Sebagai mitra strategis utama China dan negara penerima terbesar BRI di kawasan Asia Tenggara, Indonesia menduduki posisi geopolitik yang krusial sekaligus rentan. Daya tarik pembiayaan dan transfer teknologi hijau dari Beijing menawarkan peluang konkret untuk mempercepat transisi energi dan menutupi defisit infrastruktur nasional, dengan fleksibilitas yang mungkin tidak ditawarkan oleh lembaga keuangan konvensional yang sarat dengan prasyarat politik. Namun, posisi ini justru memberikan Indonesia leverage diplomatik yang unik. Sebagai negara berdaulat dengan kepentingan strategis yang kompleks, Indonesia tidak perlu secara pasif mengadopsi satu paket norma tertentu, baik dari Barat maupun Timur. Sebaliknya, tugas strategis pemerintah adalah memposisikan diri sebagai 'penyaring kritis' dan 'negosiator normatif'. Setiap proyek, terlepas dari sumber pendanaannya, harus tunduk pada verifikasi ketat, keselarasan dengan hukum nasional, standar lingkungan domestik yang berlaku, serta kepentingan jangka panjang masyarakat lokal.

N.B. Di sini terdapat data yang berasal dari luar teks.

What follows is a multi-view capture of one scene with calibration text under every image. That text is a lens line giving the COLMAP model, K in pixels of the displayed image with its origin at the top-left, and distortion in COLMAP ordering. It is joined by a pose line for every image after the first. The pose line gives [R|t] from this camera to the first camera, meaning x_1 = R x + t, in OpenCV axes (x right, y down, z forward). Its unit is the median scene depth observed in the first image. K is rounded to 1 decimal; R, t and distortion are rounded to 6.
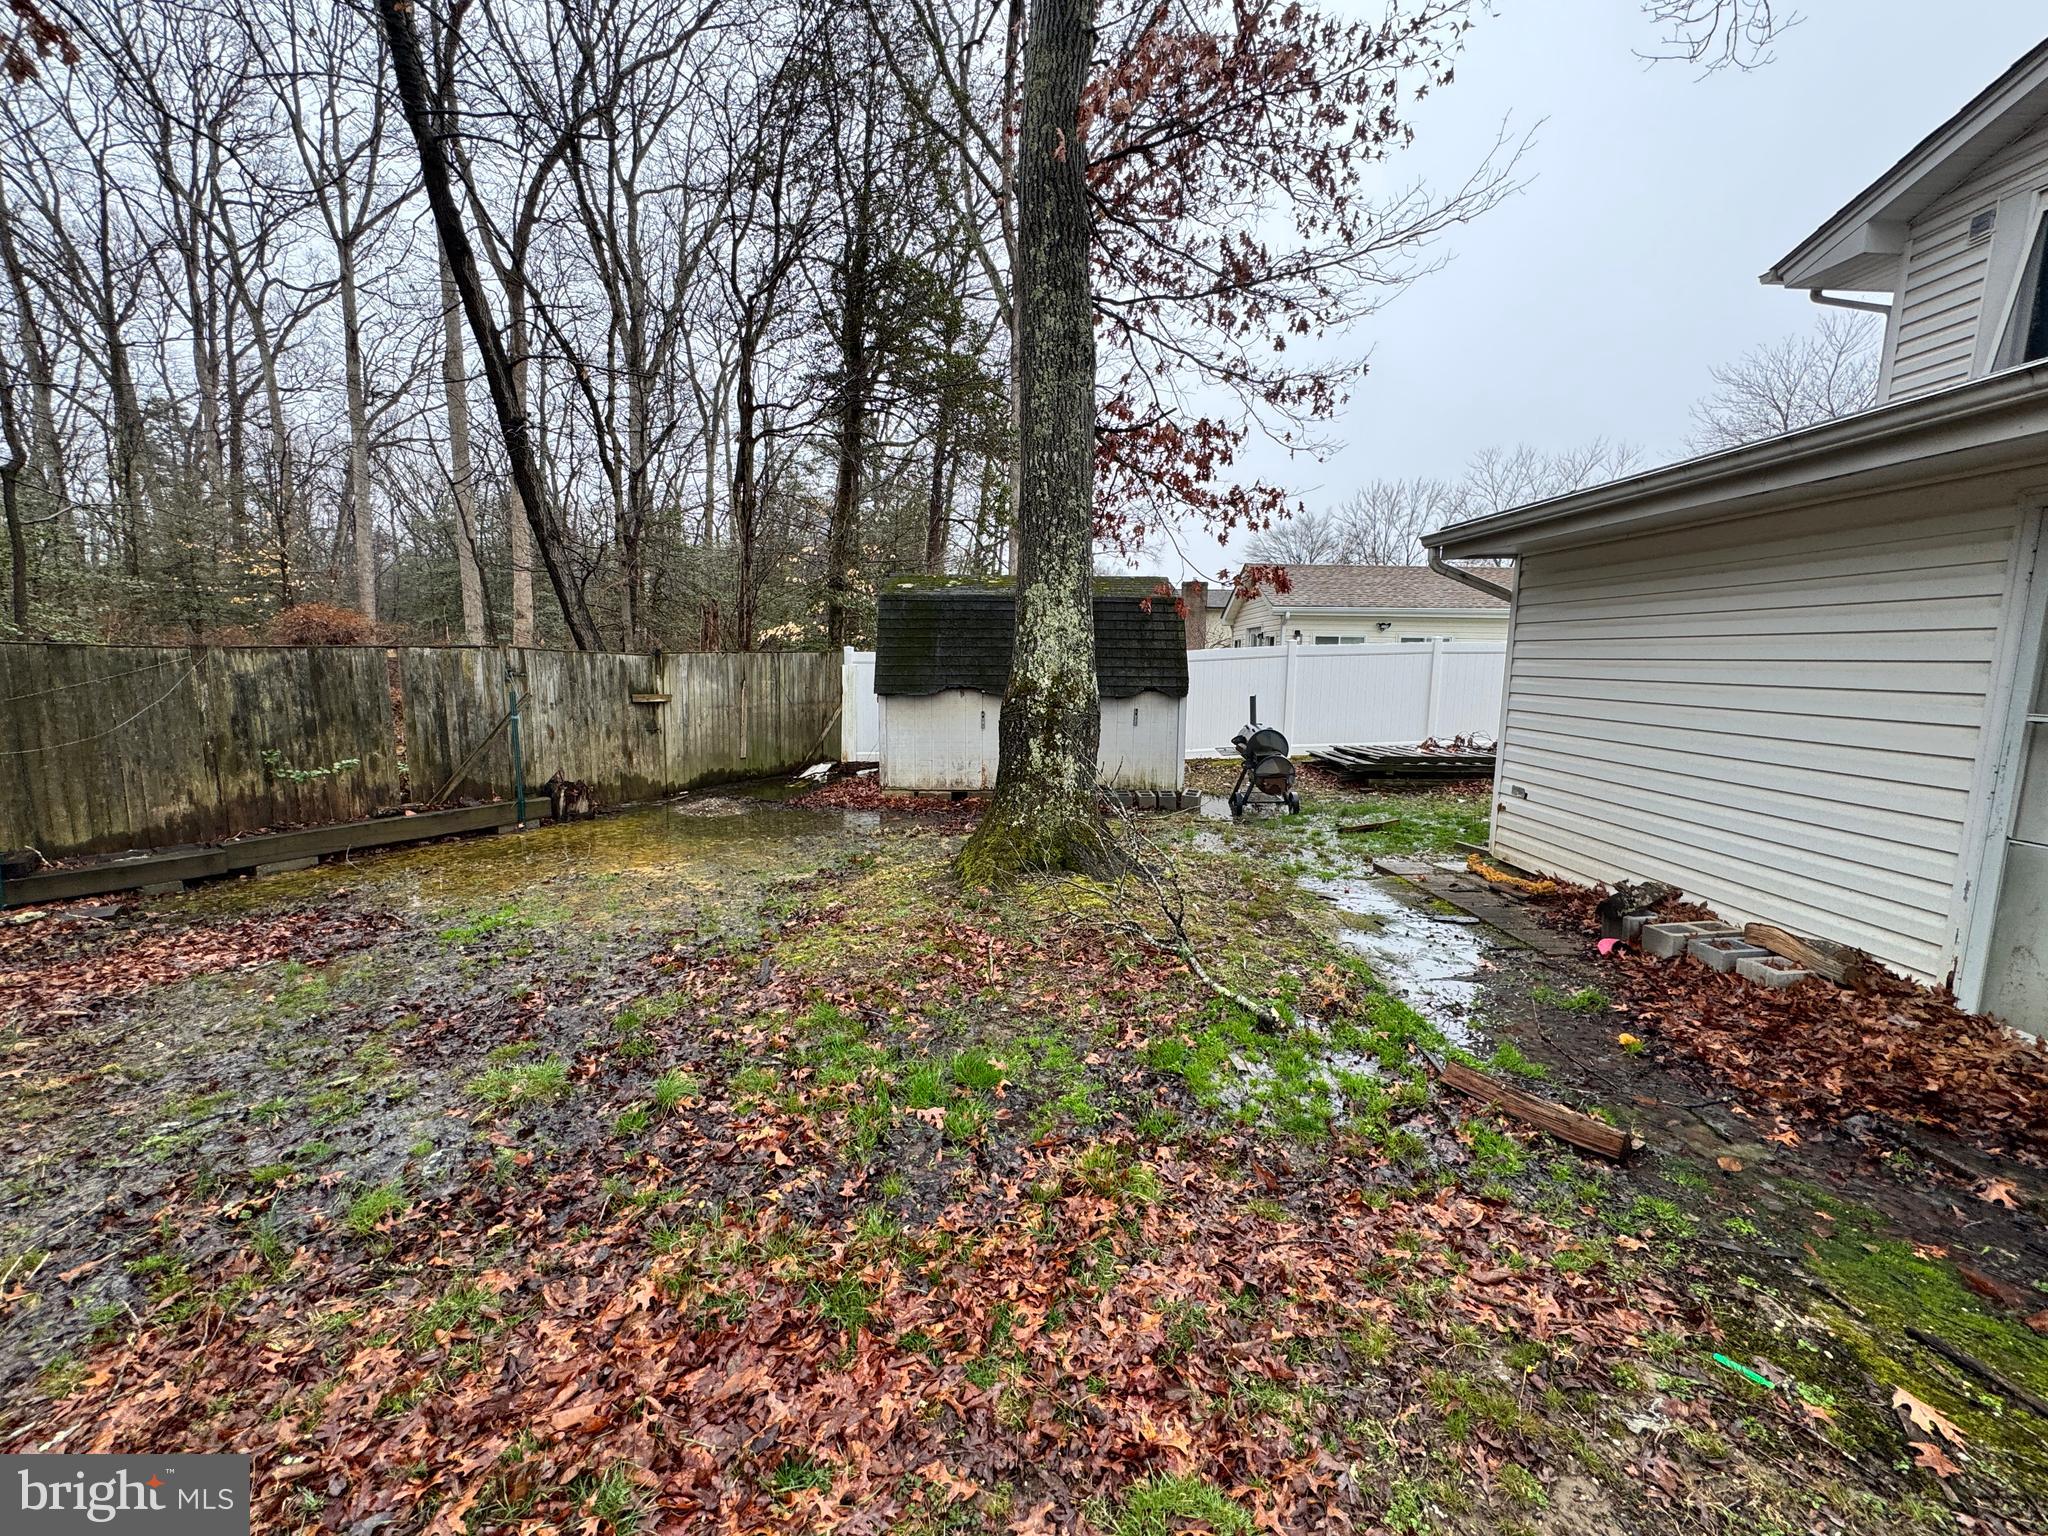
lens RADIAL K [[814.4, 0, 1027.2], [0, 814.4, 770.3], [0, 0, 1]] dist [-0.003250, 0.000724]
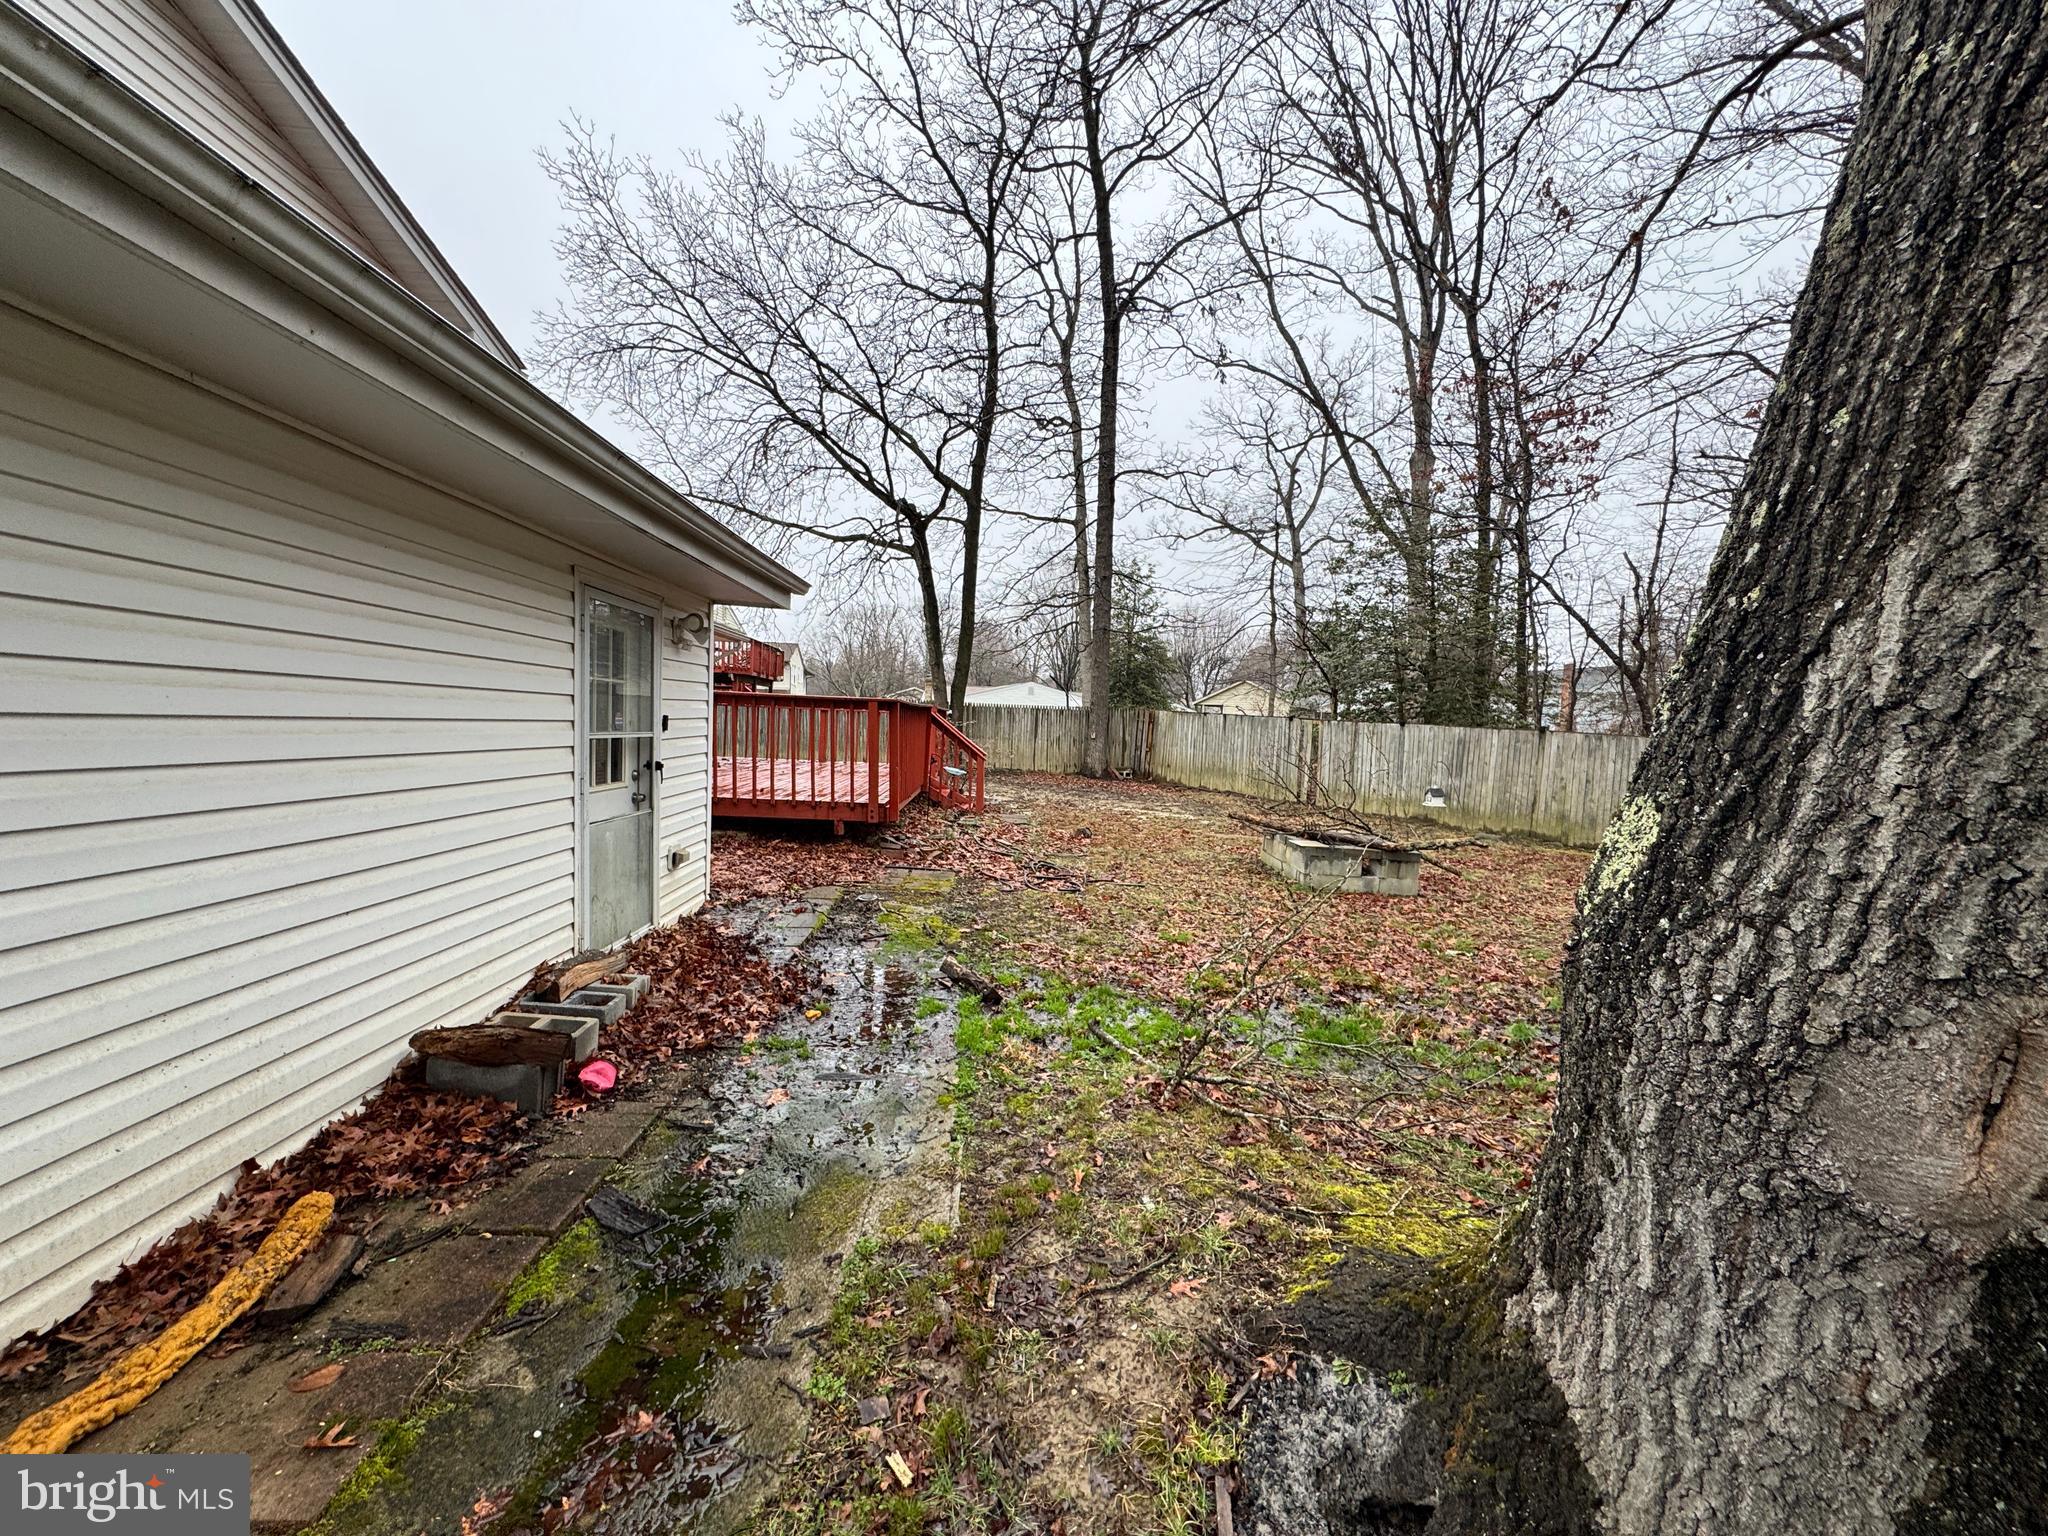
lens RADIAL K [[814.4, 0, 1026.6], [0, 814.4, 767.0], [0, 0, 1]] dist [-0.003250, 0.000724]
pose [[-0.998714, -0.050457, -0.004855, 0.321465], [-0.050465, 0.980699, 0.188901, -0.205670], [-0.004770, 0.188903, -0.981984, 1.562104]]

Implikasi jangka panjang dari pergulatan normatif ini bagi stabilitas kawasan dan keseimbangan kekuatan global sangat signifikan. Dominasi suatu kerangka norma tertentu akan membentuk pola aliansi, pola investasi, dan bahkan pola ketergantungan teknologi di kawasan Indo-Pasifik. Jika China berhasil mengonsolidasikan 'Jalur Sutra Hijau' sebagai standar de facto, hal tersebut akan memperkuat jejaring pengaruh dan ketergantungan ekonomi Beijing, sekaligus melemahkan posisi normatif koalisi negara-negara demokrasi di kawasan. Bagi Indonesia, keberhasilan diplomasi dalam mengelola dinamika ini akan menentukan sejauh mana negara dapat memanfaatkan persaingan global untuk kepentingan nasionalnya, tanpa terjebak dalam ketergantungan yang bersifat hegemonik atau mengorbankan prinsip-prinsip tata kelola yang telah dibangun.